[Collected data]
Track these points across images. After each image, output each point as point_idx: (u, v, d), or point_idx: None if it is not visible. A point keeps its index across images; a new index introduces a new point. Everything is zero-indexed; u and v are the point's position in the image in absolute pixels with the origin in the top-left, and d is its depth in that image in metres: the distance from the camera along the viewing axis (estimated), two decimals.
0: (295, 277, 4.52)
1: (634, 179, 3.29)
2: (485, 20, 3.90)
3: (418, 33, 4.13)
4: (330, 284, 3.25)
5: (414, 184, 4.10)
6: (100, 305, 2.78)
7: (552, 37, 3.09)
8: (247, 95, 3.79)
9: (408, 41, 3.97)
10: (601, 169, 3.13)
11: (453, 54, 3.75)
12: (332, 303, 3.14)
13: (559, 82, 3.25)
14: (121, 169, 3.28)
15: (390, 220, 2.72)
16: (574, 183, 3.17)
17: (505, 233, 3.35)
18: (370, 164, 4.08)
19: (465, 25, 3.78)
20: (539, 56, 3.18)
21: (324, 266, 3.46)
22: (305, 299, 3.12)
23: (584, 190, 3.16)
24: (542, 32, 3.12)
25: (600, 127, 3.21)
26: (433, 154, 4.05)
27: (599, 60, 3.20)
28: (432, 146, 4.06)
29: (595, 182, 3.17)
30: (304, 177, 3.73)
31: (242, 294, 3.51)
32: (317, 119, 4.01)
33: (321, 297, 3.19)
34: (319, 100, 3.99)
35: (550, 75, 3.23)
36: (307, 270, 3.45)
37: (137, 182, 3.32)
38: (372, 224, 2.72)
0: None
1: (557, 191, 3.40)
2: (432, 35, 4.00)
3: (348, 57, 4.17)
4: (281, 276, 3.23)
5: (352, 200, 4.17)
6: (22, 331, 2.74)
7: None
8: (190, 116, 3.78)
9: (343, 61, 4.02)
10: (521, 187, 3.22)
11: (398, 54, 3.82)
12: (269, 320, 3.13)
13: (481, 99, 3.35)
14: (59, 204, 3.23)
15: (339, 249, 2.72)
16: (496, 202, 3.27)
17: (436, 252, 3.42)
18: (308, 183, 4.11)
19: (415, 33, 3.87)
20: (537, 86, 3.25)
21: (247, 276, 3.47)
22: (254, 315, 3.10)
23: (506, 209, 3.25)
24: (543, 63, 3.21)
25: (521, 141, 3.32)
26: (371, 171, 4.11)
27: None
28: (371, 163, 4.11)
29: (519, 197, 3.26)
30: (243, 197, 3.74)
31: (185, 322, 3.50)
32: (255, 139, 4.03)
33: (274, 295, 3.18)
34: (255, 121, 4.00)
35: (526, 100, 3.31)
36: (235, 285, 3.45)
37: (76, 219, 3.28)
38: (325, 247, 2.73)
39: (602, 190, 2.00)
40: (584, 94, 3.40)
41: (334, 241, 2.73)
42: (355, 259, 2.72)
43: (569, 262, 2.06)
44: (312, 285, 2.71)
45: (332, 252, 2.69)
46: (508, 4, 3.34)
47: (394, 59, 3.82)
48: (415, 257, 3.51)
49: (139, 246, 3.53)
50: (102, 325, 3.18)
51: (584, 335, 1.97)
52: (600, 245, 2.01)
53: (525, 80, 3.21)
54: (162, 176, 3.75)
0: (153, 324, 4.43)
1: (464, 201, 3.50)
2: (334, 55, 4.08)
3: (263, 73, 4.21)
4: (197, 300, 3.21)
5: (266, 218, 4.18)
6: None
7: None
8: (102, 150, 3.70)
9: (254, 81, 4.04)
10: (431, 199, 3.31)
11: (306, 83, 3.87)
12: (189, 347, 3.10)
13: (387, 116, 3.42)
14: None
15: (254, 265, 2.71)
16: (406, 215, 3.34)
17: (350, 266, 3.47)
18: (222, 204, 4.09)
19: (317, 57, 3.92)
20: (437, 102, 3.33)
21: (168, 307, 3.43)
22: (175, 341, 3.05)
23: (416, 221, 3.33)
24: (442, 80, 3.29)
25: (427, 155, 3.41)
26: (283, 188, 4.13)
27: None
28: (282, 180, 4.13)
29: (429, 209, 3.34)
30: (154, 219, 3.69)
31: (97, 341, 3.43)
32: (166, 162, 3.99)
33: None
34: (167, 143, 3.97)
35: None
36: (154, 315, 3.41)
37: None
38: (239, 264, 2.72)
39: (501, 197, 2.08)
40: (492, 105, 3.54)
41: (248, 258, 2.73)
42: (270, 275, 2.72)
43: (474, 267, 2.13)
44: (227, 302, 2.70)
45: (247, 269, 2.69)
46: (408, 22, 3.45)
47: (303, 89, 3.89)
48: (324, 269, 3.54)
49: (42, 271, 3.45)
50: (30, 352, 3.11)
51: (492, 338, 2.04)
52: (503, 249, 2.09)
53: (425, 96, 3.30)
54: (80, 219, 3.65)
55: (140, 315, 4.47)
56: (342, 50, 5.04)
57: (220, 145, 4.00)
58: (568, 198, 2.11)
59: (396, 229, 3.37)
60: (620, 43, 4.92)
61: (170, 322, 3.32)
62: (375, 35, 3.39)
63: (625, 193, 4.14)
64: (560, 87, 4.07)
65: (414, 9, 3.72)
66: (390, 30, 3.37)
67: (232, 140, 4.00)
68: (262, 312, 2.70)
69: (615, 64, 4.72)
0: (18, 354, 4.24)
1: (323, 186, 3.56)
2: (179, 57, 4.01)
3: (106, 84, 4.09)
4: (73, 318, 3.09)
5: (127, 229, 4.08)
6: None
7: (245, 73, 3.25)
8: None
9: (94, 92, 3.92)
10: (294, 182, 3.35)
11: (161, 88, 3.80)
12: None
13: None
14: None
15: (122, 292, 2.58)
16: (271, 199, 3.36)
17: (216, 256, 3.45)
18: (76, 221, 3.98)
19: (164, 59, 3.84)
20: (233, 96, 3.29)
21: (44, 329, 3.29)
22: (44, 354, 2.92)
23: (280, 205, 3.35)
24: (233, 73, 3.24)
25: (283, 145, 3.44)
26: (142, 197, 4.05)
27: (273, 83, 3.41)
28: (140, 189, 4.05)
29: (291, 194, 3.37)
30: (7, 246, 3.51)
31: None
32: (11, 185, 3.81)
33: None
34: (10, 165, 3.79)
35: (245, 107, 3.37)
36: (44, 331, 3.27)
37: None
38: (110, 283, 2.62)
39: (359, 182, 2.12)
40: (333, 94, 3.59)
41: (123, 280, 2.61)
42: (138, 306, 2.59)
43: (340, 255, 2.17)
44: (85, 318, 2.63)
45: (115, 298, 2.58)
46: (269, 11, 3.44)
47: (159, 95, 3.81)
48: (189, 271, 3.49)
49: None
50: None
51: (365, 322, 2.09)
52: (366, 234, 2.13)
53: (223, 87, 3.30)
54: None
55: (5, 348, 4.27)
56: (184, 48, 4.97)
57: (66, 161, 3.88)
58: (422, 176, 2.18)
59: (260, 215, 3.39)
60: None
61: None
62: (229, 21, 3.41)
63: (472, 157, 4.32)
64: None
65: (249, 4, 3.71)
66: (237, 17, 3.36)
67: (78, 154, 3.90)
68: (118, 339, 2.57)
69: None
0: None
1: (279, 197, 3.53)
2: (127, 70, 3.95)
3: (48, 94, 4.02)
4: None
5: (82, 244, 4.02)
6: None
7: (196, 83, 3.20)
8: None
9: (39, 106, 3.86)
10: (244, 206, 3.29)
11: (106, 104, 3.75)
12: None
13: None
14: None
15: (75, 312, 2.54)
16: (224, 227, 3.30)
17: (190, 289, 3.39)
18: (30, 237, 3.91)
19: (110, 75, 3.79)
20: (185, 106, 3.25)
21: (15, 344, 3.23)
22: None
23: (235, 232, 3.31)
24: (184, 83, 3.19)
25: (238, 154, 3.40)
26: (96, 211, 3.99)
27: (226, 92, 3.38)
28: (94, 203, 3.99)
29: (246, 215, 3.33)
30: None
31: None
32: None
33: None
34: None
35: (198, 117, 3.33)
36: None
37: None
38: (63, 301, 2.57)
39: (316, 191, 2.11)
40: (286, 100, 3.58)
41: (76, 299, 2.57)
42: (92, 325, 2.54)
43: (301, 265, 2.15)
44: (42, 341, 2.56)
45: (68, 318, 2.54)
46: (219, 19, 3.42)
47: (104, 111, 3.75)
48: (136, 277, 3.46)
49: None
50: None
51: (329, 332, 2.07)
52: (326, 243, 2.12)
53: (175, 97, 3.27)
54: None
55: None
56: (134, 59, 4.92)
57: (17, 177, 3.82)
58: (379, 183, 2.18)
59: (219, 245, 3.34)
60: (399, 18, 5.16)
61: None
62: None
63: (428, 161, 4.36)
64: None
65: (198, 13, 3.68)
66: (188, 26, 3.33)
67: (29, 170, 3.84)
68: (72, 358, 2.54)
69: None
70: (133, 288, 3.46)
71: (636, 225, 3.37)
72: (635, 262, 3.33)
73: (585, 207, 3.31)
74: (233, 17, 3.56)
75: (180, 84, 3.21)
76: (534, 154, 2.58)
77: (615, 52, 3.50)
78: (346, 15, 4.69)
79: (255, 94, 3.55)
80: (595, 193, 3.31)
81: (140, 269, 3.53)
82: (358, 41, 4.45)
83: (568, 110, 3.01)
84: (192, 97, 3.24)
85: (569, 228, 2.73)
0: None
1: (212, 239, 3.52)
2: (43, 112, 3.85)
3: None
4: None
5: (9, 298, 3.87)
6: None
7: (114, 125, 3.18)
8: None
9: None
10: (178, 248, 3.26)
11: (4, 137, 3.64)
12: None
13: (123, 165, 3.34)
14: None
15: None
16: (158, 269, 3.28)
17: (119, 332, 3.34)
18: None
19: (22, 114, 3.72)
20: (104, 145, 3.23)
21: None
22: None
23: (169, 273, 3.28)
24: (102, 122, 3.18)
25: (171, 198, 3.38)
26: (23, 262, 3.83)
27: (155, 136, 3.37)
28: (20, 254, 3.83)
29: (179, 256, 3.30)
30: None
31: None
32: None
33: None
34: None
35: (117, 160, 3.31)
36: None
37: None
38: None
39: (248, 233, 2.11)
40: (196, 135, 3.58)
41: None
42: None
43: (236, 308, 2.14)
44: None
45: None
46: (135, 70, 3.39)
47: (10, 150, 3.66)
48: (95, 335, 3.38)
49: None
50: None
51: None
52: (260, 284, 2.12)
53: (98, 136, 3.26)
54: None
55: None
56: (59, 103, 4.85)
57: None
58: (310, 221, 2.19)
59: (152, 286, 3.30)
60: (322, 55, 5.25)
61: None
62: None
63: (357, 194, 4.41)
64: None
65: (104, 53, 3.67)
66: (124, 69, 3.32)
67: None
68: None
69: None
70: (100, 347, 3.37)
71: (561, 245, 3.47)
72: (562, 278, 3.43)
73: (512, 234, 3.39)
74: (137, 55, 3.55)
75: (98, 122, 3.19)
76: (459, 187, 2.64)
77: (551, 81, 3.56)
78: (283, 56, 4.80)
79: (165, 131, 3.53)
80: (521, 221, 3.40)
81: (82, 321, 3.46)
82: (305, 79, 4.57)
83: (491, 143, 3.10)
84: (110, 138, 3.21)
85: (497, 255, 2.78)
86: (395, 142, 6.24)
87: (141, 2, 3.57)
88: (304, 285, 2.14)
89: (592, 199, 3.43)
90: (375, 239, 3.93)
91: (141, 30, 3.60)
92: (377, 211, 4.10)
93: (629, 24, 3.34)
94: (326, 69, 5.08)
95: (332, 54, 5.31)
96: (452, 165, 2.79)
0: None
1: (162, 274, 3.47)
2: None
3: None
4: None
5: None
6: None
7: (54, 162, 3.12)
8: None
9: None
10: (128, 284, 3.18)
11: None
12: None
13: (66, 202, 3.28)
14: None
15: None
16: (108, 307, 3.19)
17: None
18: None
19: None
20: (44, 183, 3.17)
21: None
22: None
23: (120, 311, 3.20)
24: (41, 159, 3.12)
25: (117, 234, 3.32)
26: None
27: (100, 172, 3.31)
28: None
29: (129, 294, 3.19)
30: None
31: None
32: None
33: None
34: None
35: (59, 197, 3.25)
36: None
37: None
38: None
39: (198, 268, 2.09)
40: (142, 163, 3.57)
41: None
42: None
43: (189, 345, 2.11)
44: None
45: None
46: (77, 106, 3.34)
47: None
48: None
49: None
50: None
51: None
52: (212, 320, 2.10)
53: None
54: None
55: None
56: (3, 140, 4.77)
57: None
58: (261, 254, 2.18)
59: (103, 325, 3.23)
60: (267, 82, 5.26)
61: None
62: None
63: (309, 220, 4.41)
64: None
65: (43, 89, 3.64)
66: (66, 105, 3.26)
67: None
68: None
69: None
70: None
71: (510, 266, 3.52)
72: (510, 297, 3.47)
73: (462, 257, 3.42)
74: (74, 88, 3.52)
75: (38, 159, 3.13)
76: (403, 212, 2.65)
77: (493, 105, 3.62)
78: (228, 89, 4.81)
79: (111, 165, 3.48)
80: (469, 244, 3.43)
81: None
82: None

§ Task to carry out:
From the entries above, give again exactly the lines running from the line with "59: (396, 229, 3.37)" to the line with "68: (262, 312, 2.70)"; include both of those lines.

§ Written response:
59: (396, 229, 3.37)
60: (620, 43, 4.92)
61: (170, 322, 3.32)
62: (375, 35, 3.39)
63: (625, 193, 4.14)
64: (560, 87, 4.07)
65: (414, 9, 3.72)
66: (390, 30, 3.37)
67: (232, 140, 4.00)
68: (262, 312, 2.70)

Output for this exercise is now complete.